> _Skeletal landmark data_
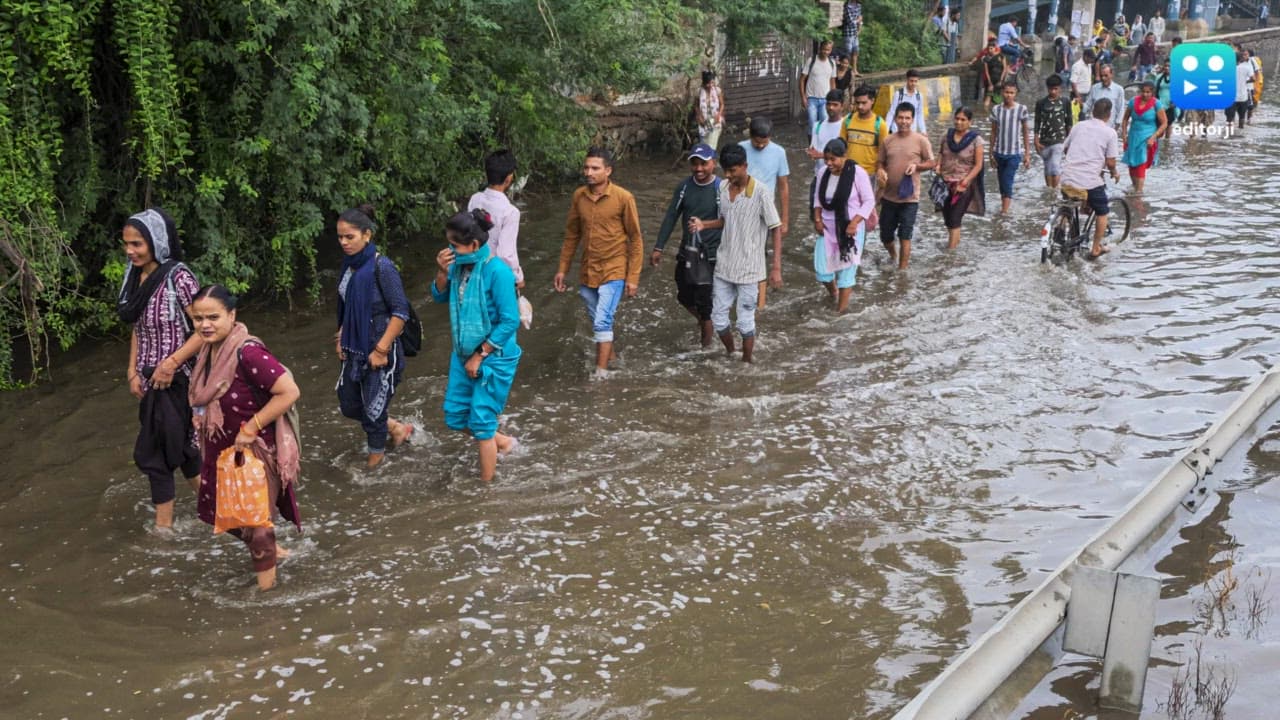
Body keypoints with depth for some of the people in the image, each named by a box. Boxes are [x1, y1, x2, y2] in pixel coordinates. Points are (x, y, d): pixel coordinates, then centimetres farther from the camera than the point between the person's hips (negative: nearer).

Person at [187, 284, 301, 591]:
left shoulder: (247, 353, -29)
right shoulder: (209, 350, -2)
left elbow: (289, 392, -34)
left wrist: (250, 428, -27)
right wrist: (200, 413, 1)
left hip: (255, 451, -9)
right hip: (224, 450, 9)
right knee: (214, 508, 22)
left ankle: (266, 584, 35)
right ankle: (270, 550, 44)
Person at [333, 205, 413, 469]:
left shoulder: (382, 267, -18)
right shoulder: (350, 264, 3)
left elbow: (400, 312, -19)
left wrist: (381, 350, -19)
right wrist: (342, 338, 10)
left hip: (380, 350, -8)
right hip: (355, 348, 8)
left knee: (373, 407, 4)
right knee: (350, 405, 15)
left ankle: (376, 455, 26)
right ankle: (397, 428, 36)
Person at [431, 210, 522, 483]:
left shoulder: (497, 272, -23)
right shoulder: (459, 264, -5)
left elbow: (510, 322, -21)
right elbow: (440, 297, 8)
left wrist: (479, 356, -17)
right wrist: (442, 272, -13)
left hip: (494, 358, -7)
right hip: (463, 355, 7)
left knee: (480, 422, 2)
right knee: (455, 416, 15)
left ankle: (485, 485, 20)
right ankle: (503, 442, 39)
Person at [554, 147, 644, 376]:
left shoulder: (623, 198, -13)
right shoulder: (578, 196, -1)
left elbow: (635, 239, -8)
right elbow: (572, 235, 10)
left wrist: (633, 276, -10)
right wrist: (562, 269, 9)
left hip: (613, 271, -5)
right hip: (587, 271, 5)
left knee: (602, 322, -13)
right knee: (597, 321, 18)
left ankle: (601, 374, -7)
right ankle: (609, 355, 41)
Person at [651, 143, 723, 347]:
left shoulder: (721, 189, -13)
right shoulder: (684, 186, -1)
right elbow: (671, 217, 5)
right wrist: (658, 248, 3)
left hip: (710, 256, -5)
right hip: (686, 253, 5)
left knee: (704, 304, 0)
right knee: (684, 298, 17)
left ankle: (706, 346, 17)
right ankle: (704, 322, 45)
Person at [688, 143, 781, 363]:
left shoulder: (761, 192, -17)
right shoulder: (723, 188, 2)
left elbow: (776, 229, -14)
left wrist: (776, 268, -18)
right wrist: (703, 224, -3)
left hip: (748, 269, -6)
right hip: (724, 266, 6)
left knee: (745, 321, 3)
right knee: (718, 317, 12)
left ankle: (746, 363, 22)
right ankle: (730, 353, 36)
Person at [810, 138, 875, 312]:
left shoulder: (857, 173, -16)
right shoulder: (824, 172, -2)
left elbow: (869, 201, -11)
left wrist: (854, 223, -19)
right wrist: (817, 219, -1)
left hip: (850, 227, -4)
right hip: (827, 227, 4)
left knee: (846, 268, 2)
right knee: (821, 269, 4)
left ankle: (841, 308, 15)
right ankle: (833, 292, 38)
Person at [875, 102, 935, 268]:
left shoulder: (921, 140, -7)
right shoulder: (888, 141, 3)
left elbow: (931, 163, 1)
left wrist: (916, 165, -18)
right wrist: (880, 171, -11)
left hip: (909, 197, -4)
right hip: (889, 196, 4)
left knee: (905, 236, 0)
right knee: (885, 235, 14)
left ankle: (902, 269, 11)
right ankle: (893, 255, 45)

> _What the exercise asks_
Copy out every row above word for word, but leave out the pictures.

> _Response to the exercise_
Body keypoints with depth for some of the people in the image, each named by a box. Boxes are [x1, y1, x2, y2] in pixel coordinates. Points are (x, y, d): pixel coordinates, then centimetres farther from the camera than the point between the person's hips (negative: nearer).

Person at [187, 284, 301, 591]:
left shoulder: (247, 353, -29)
right shoulder: (209, 350, -2)
left elbow: (289, 392, -34)
left wrist: (250, 428, -27)
right wrist: (200, 413, 1)
left hip: (255, 451, -9)
right hip: (224, 450, 9)
right knee: (214, 508, 22)
left ankle: (266, 584, 35)
right ankle: (270, 550, 44)
Person at [333, 205, 413, 469]:
left shoulder: (382, 267, -18)
right shoulder: (350, 264, 3)
left elbow: (400, 312, -19)
left wrist: (381, 350, -19)
right wrist: (342, 338, 10)
left hip: (380, 350, -8)
right hip: (355, 348, 8)
left knee: (373, 407, 4)
right knee: (350, 405, 15)
left ankle: (376, 455, 26)
right ankle: (397, 428, 36)
Person at [431, 210, 522, 483]:
left shoulder: (497, 272, -23)
right shoulder: (459, 264, -5)
left elbow: (510, 322, -21)
right elbow: (440, 297, 8)
left wrist: (479, 356, -17)
right wrist: (442, 272, -13)
left hip: (494, 358, -7)
right hip: (463, 355, 7)
left knee: (480, 422, 2)
right knee: (455, 416, 15)
left ankle: (485, 485, 20)
right ankle: (503, 442, 39)
Person at [554, 147, 644, 376]:
left shoulder: (623, 198, -13)
right shoulder: (578, 196, -1)
left elbow: (635, 239, -8)
right elbow: (572, 235, 10)
left wrist: (633, 276, -10)
right wrist: (562, 269, 9)
left hip: (613, 271, -5)
right hip: (587, 271, 5)
left knee: (602, 322, -13)
right knee: (597, 321, 18)
left ankle: (601, 374, -7)
right ankle: (609, 355, 41)
Person at [651, 143, 723, 347]:
left shoulder: (721, 189, -13)
right shoulder: (684, 186, -1)
right elbow: (671, 217, 5)
right wrist: (658, 248, 3)
left hip: (710, 256, -5)
right hip: (686, 253, 5)
left knee: (704, 304, 0)
right knee: (684, 298, 17)
left ankle: (706, 346, 17)
right ankle: (704, 322, 45)
Person at [688, 143, 781, 363]:
left shoulder: (761, 192, -17)
right shoulder: (723, 188, 2)
left elbow: (776, 229, -14)
left wrist: (776, 268, -18)
right wrist: (703, 224, -3)
left hip: (748, 269, -6)
right hip: (724, 266, 6)
left knee: (745, 321, 3)
right knee: (718, 317, 12)
left ankle: (746, 363, 22)
right ankle: (730, 353, 36)
Person at [810, 138, 875, 312]:
left shoulder: (857, 173, -16)
right shoulder: (824, 172, -2)
left elbow: (869, 201, -11)
left wrist: (854, 223, -19)
right wrist: (817, 219, -1)
left hip: (850, 227, -4)
right hip: (827, 227, 4)
left knee: (846, 268, 2)
right knee: (821, 269, 4)
left ankle: (841, 308, 15)
right ankle: (833, 292, 38)
Person at [875, 102, 935, 268]:
left shoulder: (921, 140, -7)
right shoulder: (888, 141, 3)
left elbow: (931, 163, 1)
left wrist: (916, 165, -18)
right wrist: (880, 171, -11)
left hip: (909, 197, -4)
right hip: (889, 196, 4)
left knee: (905, 236, 0)
right knee: (885, 235, 14)
left ankle: (902, 269, 11)
right ankle: (893, 255, 45)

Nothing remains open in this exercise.